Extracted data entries
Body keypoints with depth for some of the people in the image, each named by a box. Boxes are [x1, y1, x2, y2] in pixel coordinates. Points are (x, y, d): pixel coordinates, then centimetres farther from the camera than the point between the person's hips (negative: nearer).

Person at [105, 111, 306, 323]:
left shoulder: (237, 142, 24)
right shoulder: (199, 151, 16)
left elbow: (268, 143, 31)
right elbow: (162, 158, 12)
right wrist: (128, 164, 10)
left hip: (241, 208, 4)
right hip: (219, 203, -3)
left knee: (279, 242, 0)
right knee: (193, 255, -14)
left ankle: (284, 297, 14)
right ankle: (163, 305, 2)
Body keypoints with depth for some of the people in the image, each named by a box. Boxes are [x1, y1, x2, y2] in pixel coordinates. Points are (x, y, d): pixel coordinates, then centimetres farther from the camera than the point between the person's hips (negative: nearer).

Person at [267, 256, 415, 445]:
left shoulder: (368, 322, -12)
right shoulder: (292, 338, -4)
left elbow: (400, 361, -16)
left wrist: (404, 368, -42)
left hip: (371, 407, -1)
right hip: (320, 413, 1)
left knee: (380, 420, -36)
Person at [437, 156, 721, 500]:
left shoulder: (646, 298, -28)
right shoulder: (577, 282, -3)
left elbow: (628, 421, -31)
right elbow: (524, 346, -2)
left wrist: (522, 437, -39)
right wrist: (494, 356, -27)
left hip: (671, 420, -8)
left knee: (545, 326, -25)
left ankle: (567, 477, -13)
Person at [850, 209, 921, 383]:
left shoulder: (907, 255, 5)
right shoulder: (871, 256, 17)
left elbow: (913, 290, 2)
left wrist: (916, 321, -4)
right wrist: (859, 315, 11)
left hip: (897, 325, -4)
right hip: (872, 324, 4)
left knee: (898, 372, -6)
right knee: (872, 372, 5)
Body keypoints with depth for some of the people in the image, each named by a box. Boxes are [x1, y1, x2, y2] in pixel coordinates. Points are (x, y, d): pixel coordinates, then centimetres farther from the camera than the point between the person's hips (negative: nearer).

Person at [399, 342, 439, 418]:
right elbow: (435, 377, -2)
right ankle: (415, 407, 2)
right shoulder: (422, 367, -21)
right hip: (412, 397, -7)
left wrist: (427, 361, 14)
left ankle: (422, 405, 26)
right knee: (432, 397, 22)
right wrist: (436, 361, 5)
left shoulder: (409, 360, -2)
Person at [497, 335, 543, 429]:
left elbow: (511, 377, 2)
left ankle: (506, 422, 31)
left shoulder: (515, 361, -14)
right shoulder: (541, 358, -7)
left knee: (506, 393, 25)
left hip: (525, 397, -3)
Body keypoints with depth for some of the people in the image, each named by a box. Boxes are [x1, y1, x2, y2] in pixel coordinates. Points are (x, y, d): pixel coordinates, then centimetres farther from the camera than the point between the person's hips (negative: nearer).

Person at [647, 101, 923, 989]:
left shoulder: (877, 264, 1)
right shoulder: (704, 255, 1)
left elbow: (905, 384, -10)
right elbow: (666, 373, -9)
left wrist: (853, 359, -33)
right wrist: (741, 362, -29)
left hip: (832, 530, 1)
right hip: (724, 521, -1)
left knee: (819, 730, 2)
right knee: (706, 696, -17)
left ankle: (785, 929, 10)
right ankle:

# Work task:
Rewrite all of the records above, replacing each "Person at" with "Subject at" and changing nothing else.

# Response to the task:
Body keypoints with depth for some of the people in the image, each named by a box. Boxes are [x1, y1, x2, y2] in pixel coordinates. Points are (x, y, d): pixel coordinates, then centimetres farther from the camera than the point between the person's hips (negative: nearer).

Subject at [105, 111, 306, 323]:
left shoulder: (237, 142, 24)
right shoulder: (199, 151, 16)
left elbow: (268, 143, 31)
right elbow: (162, 158, 12)
right wrist: (128, 164, 10)
left hip: (241, 208, 4)
right hip: (219, 203, -3)
left knee: (279, 242, 0)
right knee: (193, 255, -14)
left ankle: (284, 297, 14)
right ankle: (163, 305, 2)
Body keypoints with depth for some of the people in the image, each named by a box. Boxes are [x1, y1, x2, y2] in pixel coordinates. Points are (x, y, d): pixel coordinates, then centimetres farther from the camera than the point between the person's hips (negative: nearer).

Subject at [267, 256, 415, 445]:
left shoulder: (368, 322, -12)
right shoulder: (292, 338, -4)
left elbow: (400, 361, -16)
left wrist: (404, 368, -42)
left hip: (371, 407, -1)
right hip: (320, 413, 1)
left knee: (380, 420, -36)
Subject at [437, 156, 721, 500]:
left shoulder: (646, 298, -28)
right shoulder: (577, 282, -3)
left elbow: (628, 421, -31)
right elbow: (524, 346, -2)
left wrist: (522, 437, -39)
right wrist: (494, 356, -27)
left hip: (671, 420, -8)
left knee: (545, 326, -25)
left ankle: (567, 477, -13)
Subject at [850, 209, 921, 383]:
left shoulder: (907, 255, 5)
right shoulder: (871, 256, 17)
left elbow: (913, 290, 2)
left wrist: (916, 321, -4)
right wrist: (859, 315, 11)
left hip: (897, 325, -4)
right hip: (872, 324, 4)
left knee: (898, 372, -6)
right knee: (872, 372, 5)
Body keypoints with depth for some of the people in the image, each named by a box. Boxes are [x1, y1, x2, y2] in pixel coordinates. Points are (x, y, d): pixel coordinates, then centimetres farther from the camera than the point between the person's hips (negative: nearer).

Subject at [399, 342, 439, 418]:
right elbow: (435, 377, -2)
right ankle: (415, 407, 2)
right shoulder: (422, 367, -21)
right hip: (412, 397, -7)
left wrist: (427, 361, 14)
left ankle: (422, 405, 26)
right knee: (432, 397, 22)
right wrist: (436, 361, 5)
left shoulder: (409, 360, -2)
Subject at [497, 335, 543, 429]:
left elbow: (511, 377, 2)
left ankle: (506, 422, 31)
left shoulder: (515, 361, -14)
right shoulder: (541, 358, -7)
left knee: (506, 393, 25)
left hip: (525, 397, -3)
Body keypoints with depth for some of the people in the image, each named by a box. Boxes are [x1, y1, x2, y2] in pixel coordinates. Points are (x, y, d): pixel coordinates, then centimetres farther from the camera than the point between the person's hips (negative: nearer).

Subject at [647, 101, 923, 989]:
left shoulder: (877, 264, 1)
right shoulder: (704, 255, 1)
left elbow: (905, 384, -10)
right elbow: (666, 373, -9)
left wrist: (853, 359, -33)
right wrist: (741, 362, -29)
left hip: (832, 530, 1)
right hip: (724, 521, -1)
left knee: (819, 730, 2)
right knee: (706, 696, -17)
left ankle: (785, 929, 10)
right ankle:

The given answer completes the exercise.